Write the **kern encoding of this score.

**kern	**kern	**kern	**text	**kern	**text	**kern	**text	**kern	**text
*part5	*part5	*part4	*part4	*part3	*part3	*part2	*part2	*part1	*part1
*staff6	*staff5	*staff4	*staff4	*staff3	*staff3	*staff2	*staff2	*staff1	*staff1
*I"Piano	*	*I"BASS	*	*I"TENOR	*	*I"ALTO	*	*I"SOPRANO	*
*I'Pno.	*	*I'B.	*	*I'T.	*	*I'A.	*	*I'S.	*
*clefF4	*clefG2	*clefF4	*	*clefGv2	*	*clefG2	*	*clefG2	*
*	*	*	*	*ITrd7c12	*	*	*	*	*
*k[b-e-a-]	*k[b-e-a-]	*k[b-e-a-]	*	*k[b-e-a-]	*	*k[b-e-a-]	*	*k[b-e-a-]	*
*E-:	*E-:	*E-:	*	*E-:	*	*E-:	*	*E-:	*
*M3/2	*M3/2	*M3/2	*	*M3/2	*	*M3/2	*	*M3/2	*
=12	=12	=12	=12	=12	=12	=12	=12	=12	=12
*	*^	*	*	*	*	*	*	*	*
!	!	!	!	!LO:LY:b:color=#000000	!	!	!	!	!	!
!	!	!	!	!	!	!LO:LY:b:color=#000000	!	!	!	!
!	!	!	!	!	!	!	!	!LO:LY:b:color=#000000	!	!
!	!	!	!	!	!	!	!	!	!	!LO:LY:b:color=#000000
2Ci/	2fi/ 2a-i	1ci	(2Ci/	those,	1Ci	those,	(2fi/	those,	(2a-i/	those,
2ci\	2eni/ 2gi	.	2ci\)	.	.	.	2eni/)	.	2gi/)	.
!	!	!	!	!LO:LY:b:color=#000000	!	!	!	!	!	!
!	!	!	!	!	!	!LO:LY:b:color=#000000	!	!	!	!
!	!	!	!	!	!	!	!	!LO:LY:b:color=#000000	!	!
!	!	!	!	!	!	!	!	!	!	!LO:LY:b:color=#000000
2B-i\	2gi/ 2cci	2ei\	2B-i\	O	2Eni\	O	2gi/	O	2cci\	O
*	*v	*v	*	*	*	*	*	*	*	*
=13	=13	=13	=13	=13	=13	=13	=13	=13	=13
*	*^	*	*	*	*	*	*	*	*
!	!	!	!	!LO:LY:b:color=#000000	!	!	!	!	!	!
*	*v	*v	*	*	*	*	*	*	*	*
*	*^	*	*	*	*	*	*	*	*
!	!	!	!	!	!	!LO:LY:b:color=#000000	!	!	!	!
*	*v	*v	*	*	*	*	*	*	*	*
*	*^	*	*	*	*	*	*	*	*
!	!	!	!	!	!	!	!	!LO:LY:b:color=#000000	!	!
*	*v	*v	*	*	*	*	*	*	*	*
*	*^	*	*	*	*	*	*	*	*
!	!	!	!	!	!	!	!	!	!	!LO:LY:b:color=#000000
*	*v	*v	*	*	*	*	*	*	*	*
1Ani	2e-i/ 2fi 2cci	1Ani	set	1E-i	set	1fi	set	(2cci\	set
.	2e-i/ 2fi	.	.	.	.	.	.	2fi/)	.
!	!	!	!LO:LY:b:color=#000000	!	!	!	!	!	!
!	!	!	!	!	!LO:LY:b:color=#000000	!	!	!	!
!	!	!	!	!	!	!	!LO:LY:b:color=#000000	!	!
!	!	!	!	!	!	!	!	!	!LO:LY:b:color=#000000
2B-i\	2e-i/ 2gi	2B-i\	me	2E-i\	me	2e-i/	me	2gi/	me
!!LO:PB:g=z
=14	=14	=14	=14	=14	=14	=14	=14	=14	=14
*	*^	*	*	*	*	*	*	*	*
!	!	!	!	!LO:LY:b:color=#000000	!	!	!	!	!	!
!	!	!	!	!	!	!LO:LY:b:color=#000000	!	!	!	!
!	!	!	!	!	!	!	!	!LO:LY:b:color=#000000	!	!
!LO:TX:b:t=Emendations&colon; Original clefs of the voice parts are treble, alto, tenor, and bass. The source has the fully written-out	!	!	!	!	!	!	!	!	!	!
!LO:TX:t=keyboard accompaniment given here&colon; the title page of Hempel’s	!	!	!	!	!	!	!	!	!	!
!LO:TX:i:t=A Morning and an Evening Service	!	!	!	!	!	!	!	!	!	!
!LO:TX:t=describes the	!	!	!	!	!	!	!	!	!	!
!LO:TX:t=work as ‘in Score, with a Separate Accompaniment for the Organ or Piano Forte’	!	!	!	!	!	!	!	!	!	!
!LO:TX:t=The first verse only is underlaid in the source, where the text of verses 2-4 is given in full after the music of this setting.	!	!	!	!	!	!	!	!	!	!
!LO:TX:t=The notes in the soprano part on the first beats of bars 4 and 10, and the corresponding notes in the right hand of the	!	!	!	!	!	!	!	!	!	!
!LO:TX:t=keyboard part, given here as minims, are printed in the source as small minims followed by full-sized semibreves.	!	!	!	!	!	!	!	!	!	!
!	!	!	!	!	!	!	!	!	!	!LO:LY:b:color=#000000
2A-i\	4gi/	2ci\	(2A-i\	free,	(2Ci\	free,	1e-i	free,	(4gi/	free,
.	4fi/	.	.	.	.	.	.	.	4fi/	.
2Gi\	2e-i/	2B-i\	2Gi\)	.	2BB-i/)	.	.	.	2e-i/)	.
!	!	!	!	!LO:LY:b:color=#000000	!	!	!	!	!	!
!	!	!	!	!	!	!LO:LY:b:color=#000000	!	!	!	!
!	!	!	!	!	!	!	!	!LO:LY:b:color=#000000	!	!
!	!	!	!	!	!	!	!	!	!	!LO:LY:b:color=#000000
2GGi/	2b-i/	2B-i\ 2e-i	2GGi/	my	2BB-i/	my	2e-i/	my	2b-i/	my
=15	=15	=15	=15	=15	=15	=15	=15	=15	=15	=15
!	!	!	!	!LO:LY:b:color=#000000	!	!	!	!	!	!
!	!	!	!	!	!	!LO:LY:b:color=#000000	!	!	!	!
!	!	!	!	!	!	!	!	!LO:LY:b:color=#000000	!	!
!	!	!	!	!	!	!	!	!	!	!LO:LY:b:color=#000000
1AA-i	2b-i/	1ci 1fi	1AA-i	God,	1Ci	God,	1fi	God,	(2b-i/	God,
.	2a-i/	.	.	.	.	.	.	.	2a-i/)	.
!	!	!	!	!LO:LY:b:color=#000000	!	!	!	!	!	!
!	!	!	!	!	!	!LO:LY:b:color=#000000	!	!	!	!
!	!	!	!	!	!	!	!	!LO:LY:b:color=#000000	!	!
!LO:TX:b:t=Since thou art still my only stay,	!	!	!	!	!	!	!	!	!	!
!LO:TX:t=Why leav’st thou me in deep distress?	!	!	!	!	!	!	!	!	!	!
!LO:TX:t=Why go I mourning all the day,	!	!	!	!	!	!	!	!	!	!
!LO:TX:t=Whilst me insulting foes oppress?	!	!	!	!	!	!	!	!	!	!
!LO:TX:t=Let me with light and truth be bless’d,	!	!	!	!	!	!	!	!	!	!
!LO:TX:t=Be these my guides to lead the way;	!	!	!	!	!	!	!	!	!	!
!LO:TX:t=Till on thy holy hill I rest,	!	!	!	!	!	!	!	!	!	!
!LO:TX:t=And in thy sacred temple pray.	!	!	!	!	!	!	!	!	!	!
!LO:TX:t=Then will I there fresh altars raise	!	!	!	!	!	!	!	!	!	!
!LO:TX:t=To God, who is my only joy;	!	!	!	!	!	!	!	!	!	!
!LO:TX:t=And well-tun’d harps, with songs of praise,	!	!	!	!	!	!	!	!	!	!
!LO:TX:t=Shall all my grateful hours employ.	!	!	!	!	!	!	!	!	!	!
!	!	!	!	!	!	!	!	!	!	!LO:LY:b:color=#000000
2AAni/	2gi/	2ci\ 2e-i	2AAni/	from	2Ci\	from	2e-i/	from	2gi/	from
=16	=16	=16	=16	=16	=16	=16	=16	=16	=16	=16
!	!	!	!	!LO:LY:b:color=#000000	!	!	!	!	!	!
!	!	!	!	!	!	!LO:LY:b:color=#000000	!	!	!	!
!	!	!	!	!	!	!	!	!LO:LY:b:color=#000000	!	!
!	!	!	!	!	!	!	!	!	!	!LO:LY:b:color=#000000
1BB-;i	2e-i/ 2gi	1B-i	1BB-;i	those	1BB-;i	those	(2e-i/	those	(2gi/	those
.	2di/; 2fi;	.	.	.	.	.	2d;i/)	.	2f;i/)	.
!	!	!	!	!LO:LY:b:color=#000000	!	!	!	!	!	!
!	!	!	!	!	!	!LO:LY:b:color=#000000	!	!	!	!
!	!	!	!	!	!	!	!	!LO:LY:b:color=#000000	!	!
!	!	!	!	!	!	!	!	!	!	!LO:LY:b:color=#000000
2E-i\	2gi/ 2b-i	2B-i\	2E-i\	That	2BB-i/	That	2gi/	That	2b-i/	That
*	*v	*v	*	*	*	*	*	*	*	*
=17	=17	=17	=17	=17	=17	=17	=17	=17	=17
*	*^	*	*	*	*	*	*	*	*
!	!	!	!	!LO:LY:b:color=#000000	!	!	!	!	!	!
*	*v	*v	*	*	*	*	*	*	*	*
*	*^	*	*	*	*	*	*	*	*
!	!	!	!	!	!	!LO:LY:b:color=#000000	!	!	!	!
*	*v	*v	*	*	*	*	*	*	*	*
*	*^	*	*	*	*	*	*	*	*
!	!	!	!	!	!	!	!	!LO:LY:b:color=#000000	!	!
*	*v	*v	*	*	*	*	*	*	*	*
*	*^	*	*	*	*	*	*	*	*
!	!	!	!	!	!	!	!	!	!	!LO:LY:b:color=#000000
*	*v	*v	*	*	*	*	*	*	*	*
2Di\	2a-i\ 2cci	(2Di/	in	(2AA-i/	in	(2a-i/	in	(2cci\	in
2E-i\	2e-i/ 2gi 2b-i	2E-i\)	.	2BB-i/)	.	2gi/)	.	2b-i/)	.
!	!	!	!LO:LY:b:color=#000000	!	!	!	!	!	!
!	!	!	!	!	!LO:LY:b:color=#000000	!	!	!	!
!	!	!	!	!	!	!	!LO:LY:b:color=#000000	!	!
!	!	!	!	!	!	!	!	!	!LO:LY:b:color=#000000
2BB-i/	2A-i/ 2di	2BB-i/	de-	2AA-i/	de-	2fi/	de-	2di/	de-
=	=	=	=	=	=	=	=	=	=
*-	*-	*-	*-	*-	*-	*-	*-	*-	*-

● ● ● ●

▸ **JOB**: Collect every line above that contains the string "colon". Treat uppercase and lowercase as different.

▸ **THE SOLUTION**:
!LO:TX:b:t=Emendations&colon; Original clefs of the voice parts are treble, alto, tenor, and bass. The source has the fully written-out	!	!	!	!	!	!	!	!	!	!
!LO:TX:t=keyboard accompaniment given here&colon; the title page of Hempel’s	!	!	!	!	!	!	!	!	!	!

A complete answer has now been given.